── ARTICLE ──
Blethen is a long-time supporter of diversity in newsrooms and the Northwest Journalists of Color scholarship. He is an AAJA Gold Member. AAJA members Sharon Chan, Candace Heckman, Judy Hsu and myself attended WCOG’s breakfast to show our support.
Here is the text of his speech:
I am honored to accept the James Madison Award for The Seattle Times and for our family of newspapers from Seattle to Issaquah, Yakima and Walla Walla.
As Seattle Times publisher, it has been my privilege to serve for three decades as the instrument of the Blethen family and of the wonderful journalists at The Times.
Good journalism, including the pursuit of all aspects of openness and transparency, is hard and often lonely work.
It’s time consuming.
It’s costly.
It engenders hostility and enmity from powerful individuals and organizations.
I know only too well that good ownership, like the Blethen family, pays a dear price – financially and personally – in the pursuit of mission.
When the powerful and wealthy are permitted to operate without scrutiny and without accountability we become a nation whose government and economy are run by secretive elites.
We become a nation of haves and have nots.
Once the majority of citizens no longer believe in the “American Dream” they have no vested interest in perpetuating the existing form of government or the existing form of the economy.
After 230 years, America’s self-government experiment is, in historical terms, on life support.
For many reasons these are dangerous days for our nation.
One of the root reasons is that we have lost our popular independent press.
60 years ago noted journalist Walter Lippman said:
“… there is, I believe, a fundamental reason why the
American press is strong enough to remain free. That
reason is that the American newspapers, large and small,
and without exception, belong to a town, a city, at the
most to a region.”
───
── MATERIAL PROVIDED ──
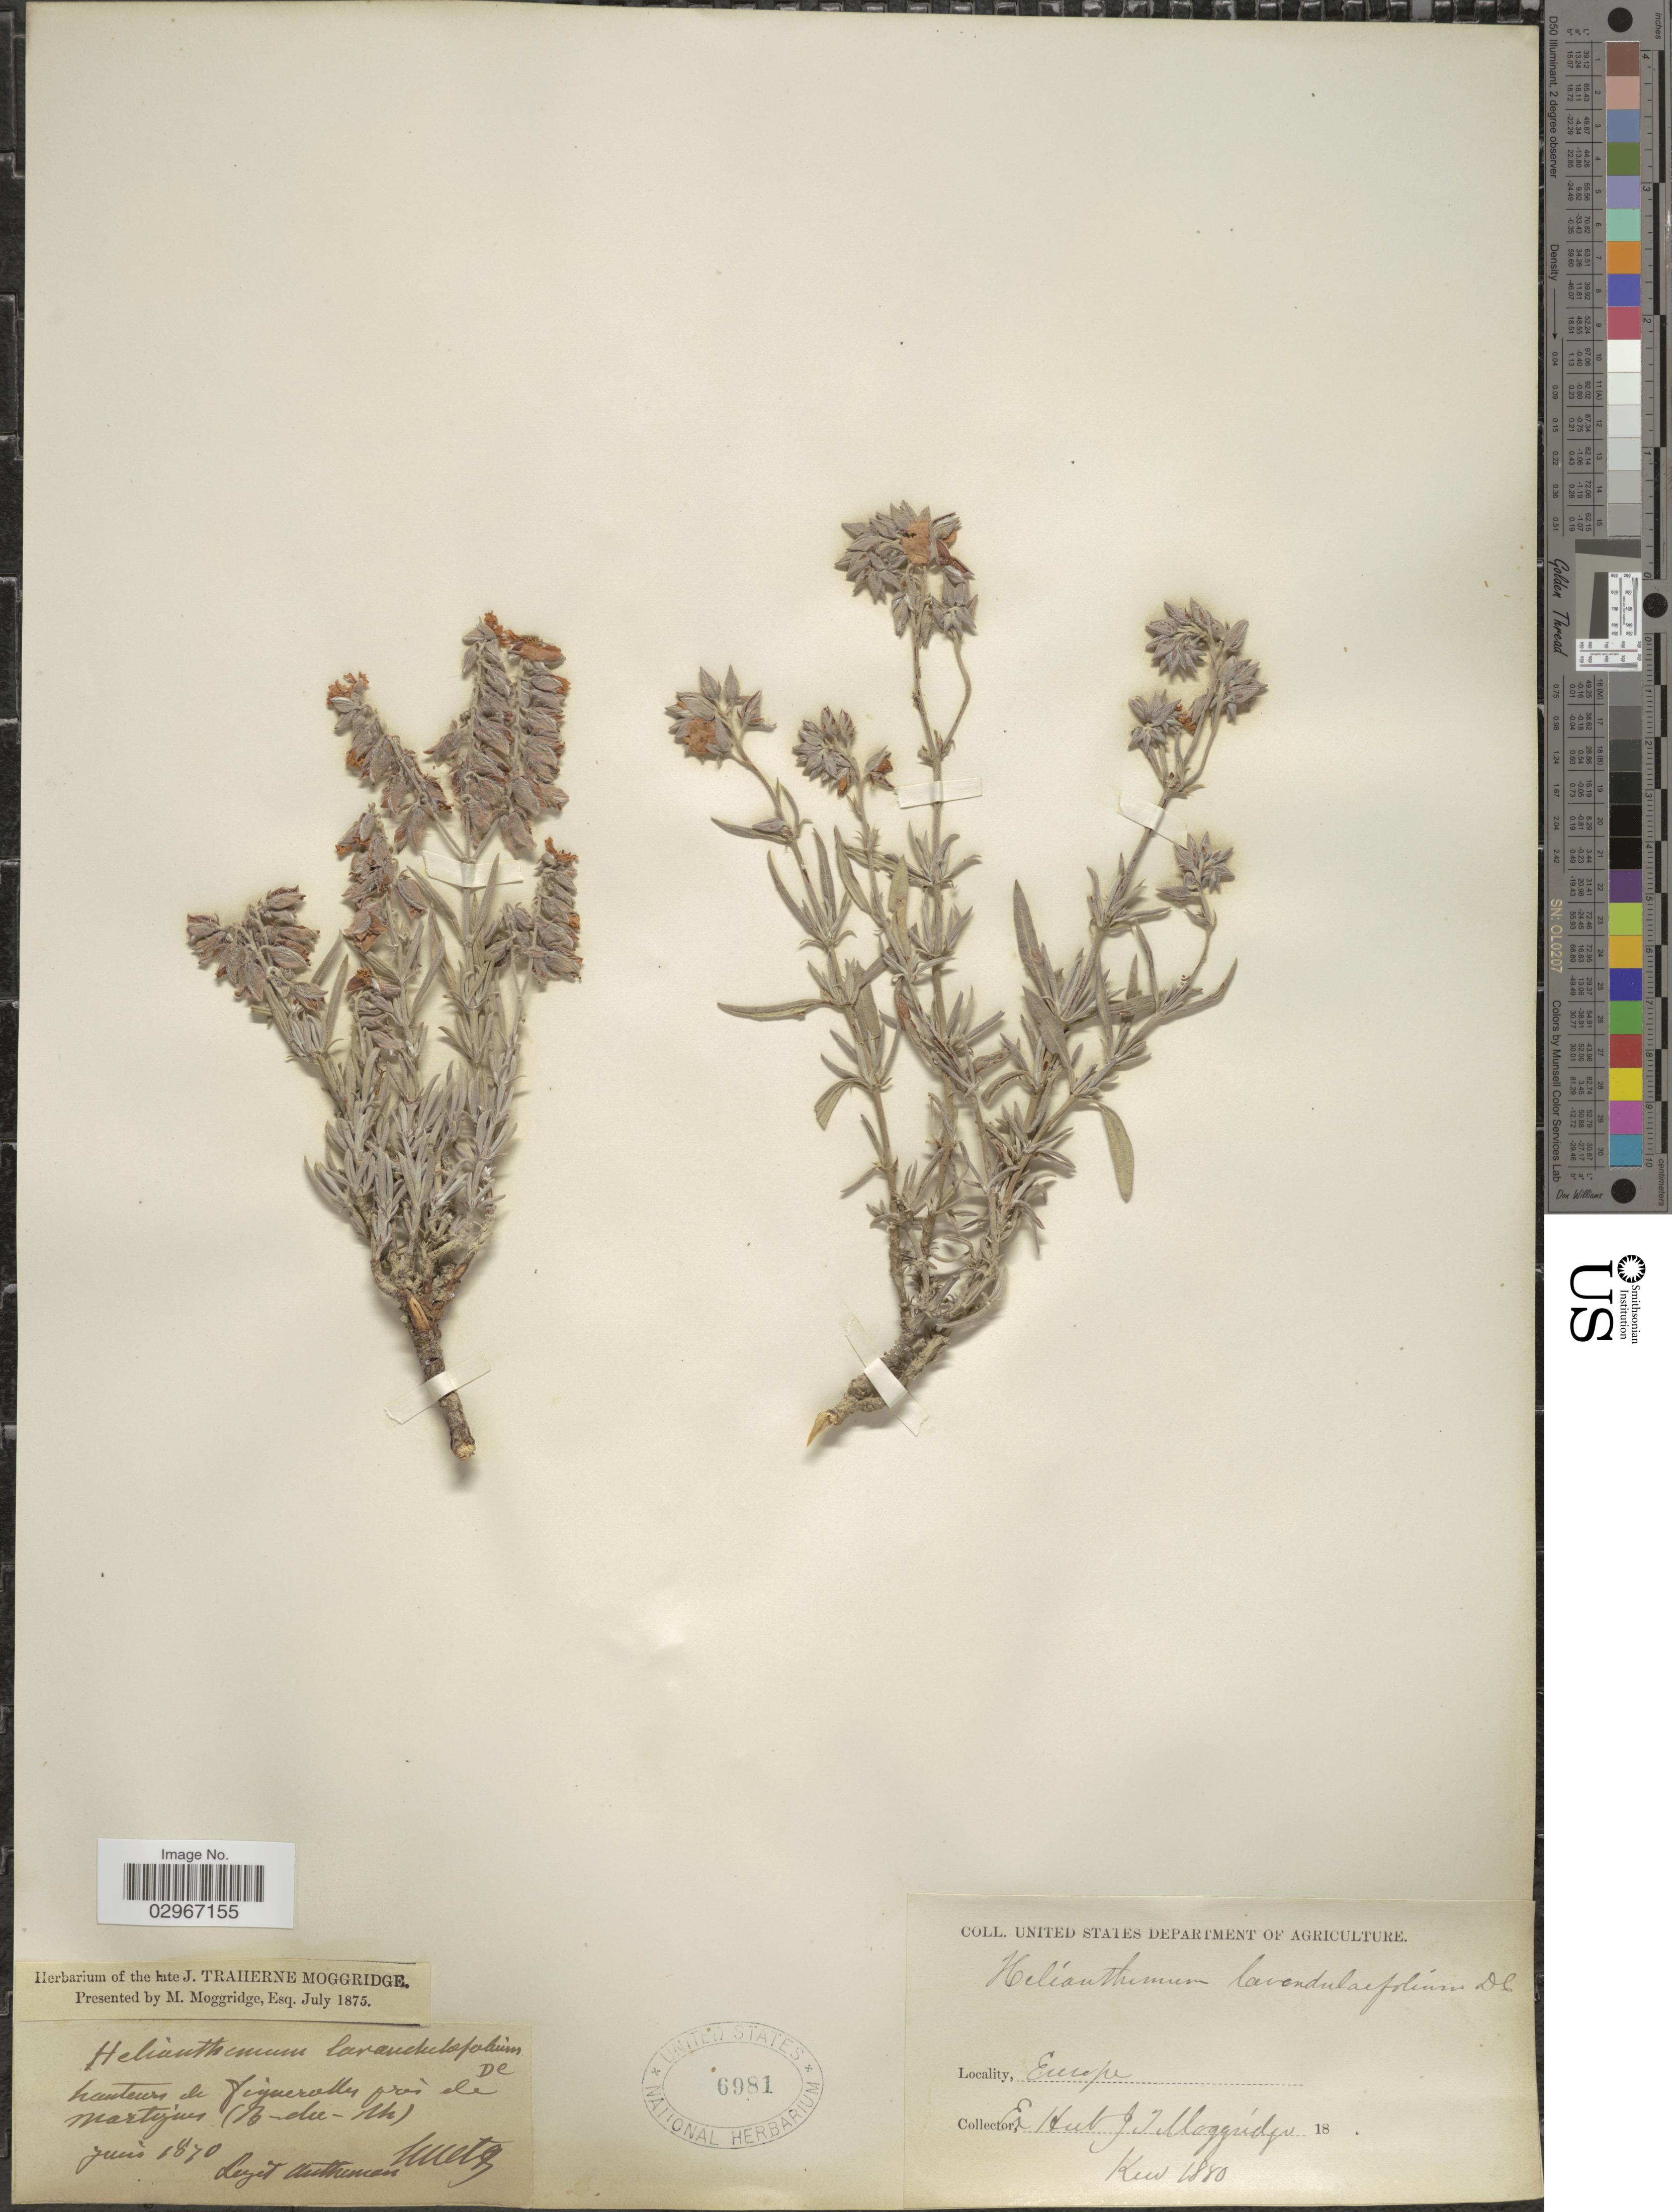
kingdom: Plantae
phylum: Tracheophyta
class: Magnoliopsida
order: Malvales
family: Cistaceae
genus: Helianthemum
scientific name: Helianthemum lavandulifolium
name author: Mill.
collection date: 1870-06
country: France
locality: Europe. Hauteurs de figuerolles prés de Martigues (B-du-rh).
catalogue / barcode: US 6981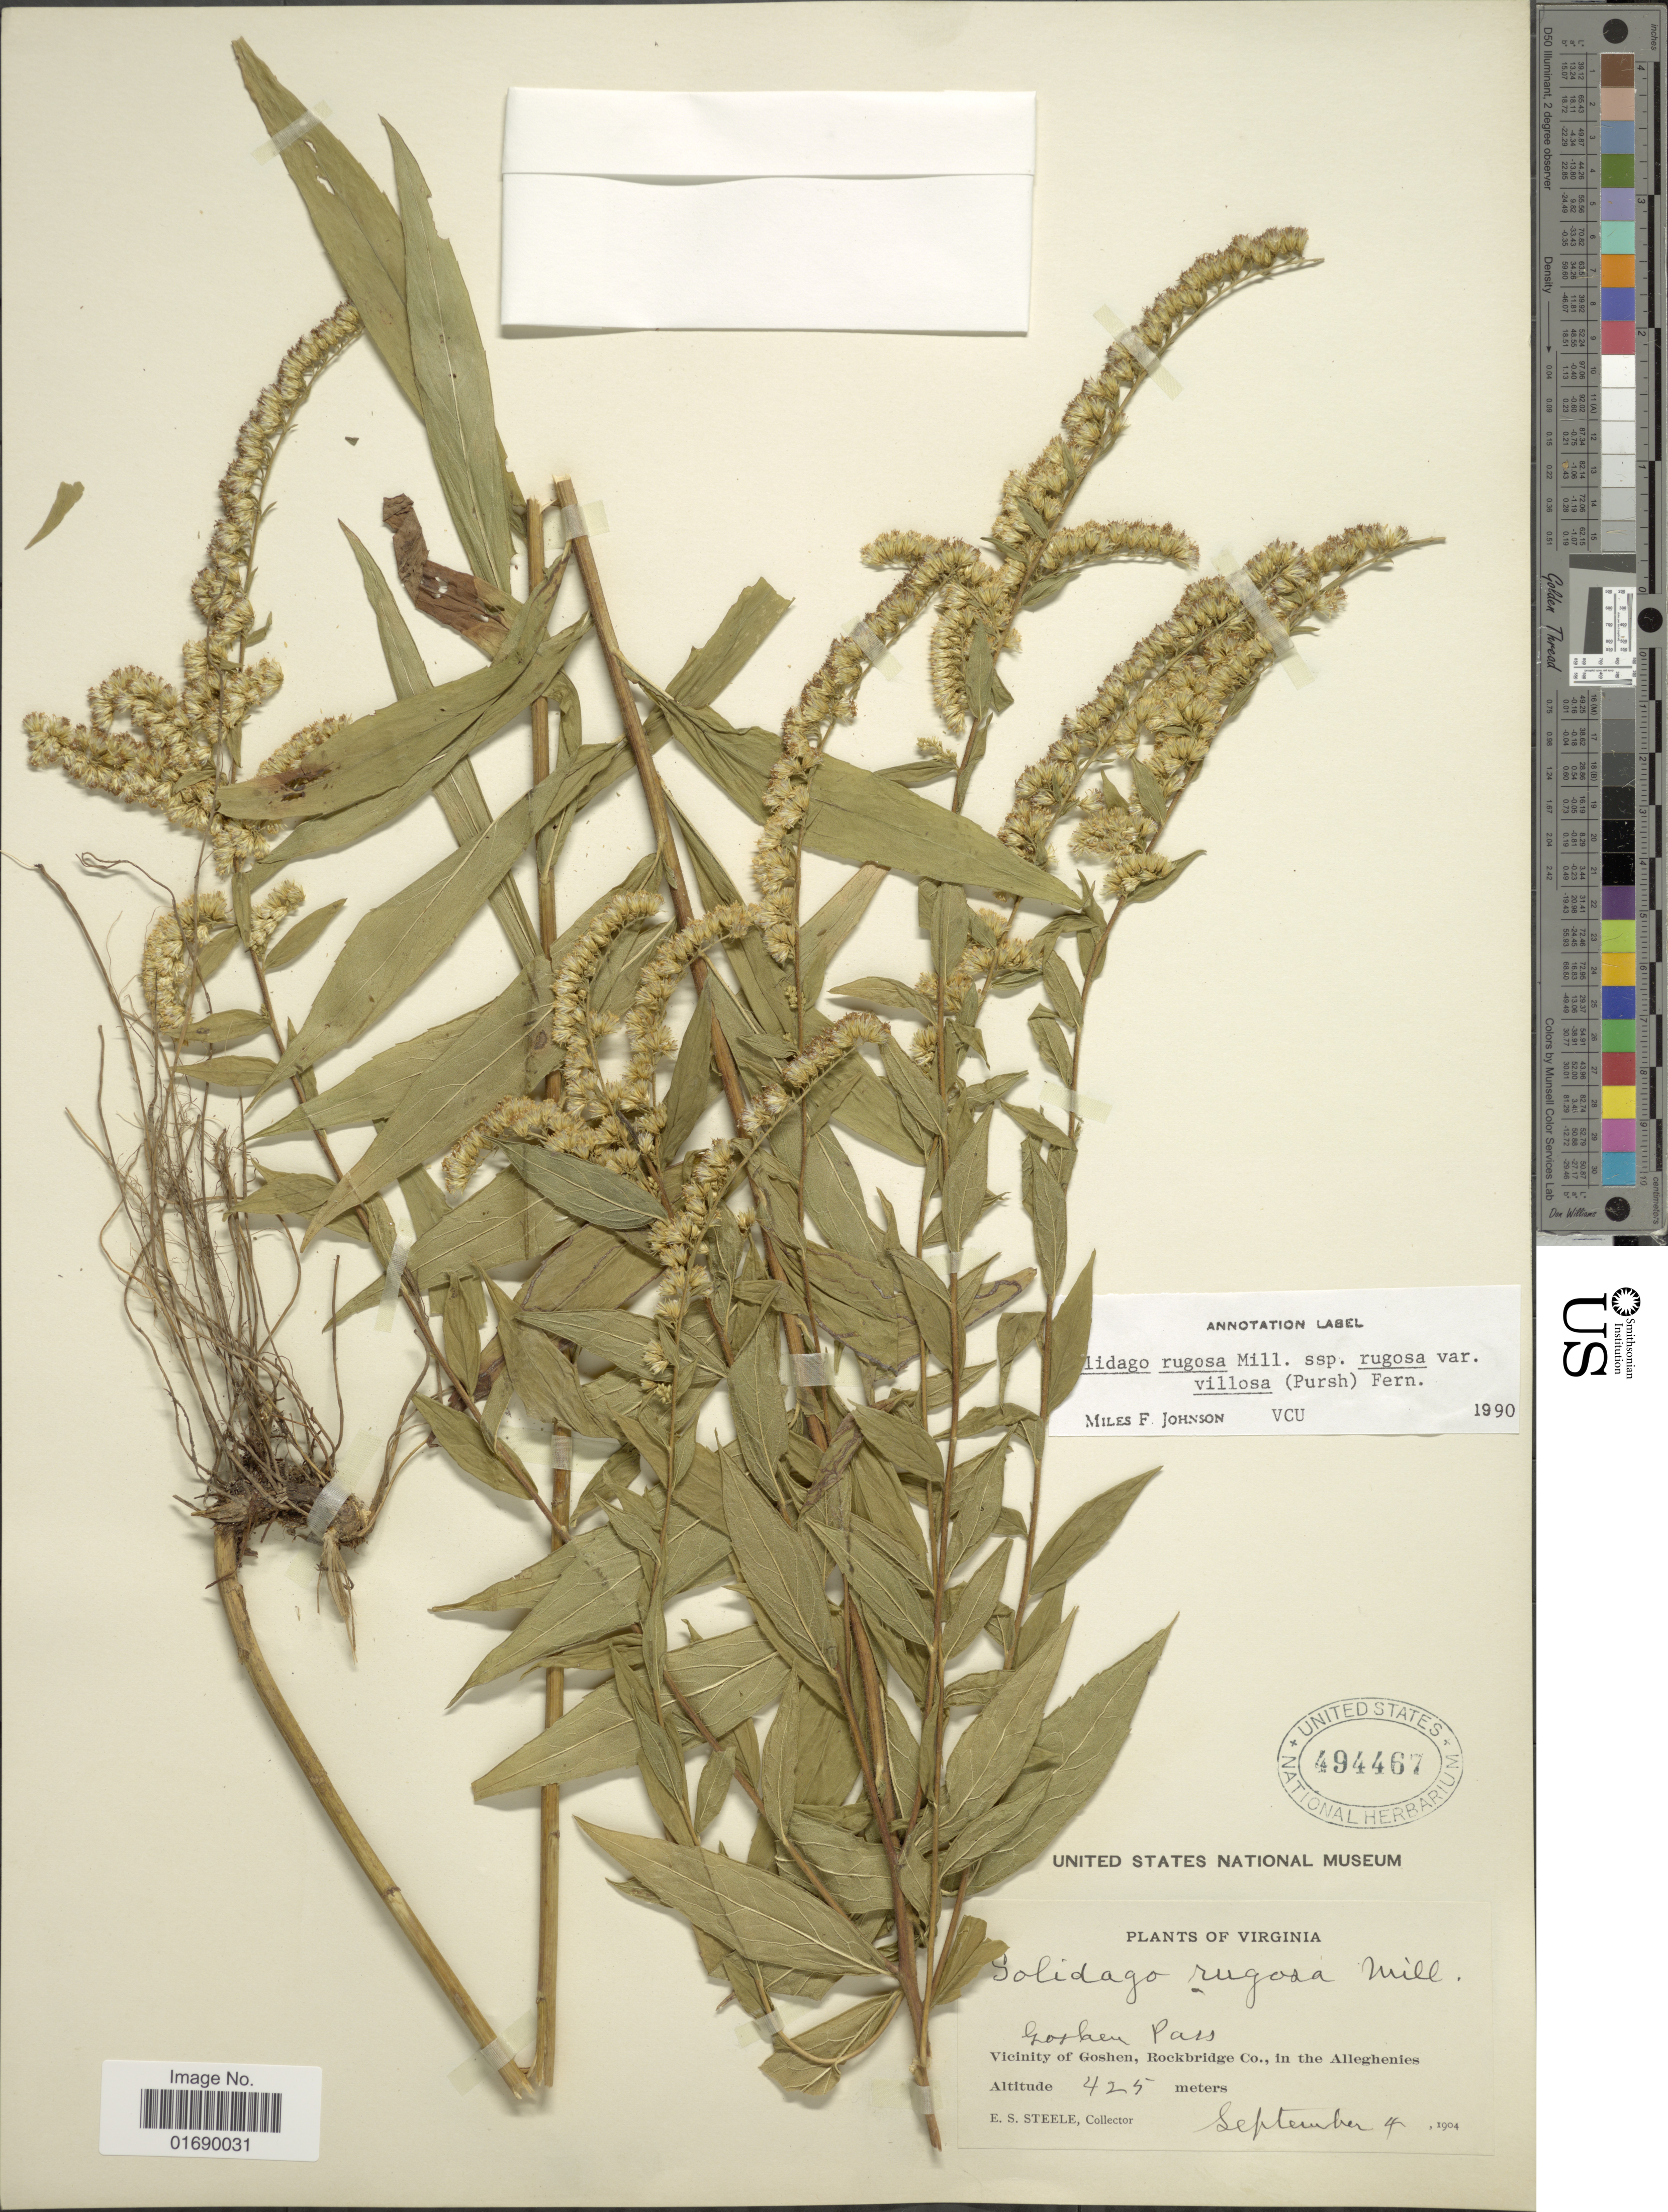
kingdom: Plantae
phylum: Tracheophyta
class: Magnoliopsida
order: Asterales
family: Asteraceae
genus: Solidago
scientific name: Solidago rugosa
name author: Mill.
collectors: E. Steele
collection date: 1904-09-04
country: United States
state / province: Virginia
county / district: Rockbridge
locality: Goshen Pass, Vicinity of Goshen, in the Alleghenies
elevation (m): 425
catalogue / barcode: US 494467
───
◆ **INSTRUCTIONS TO FOLLOW**:
Answer these questions from the speech:
1. What award does the speaker accept?
2. For how long has the speaker served as publisher of The Seattle Times?
3. How many years before the speech did Walter Lippman make the quoted statement?

◆ **ANSWER FOR THIS EXERCISE**:
1. The James Madison Award.
2. Three decades.
3. 60 years.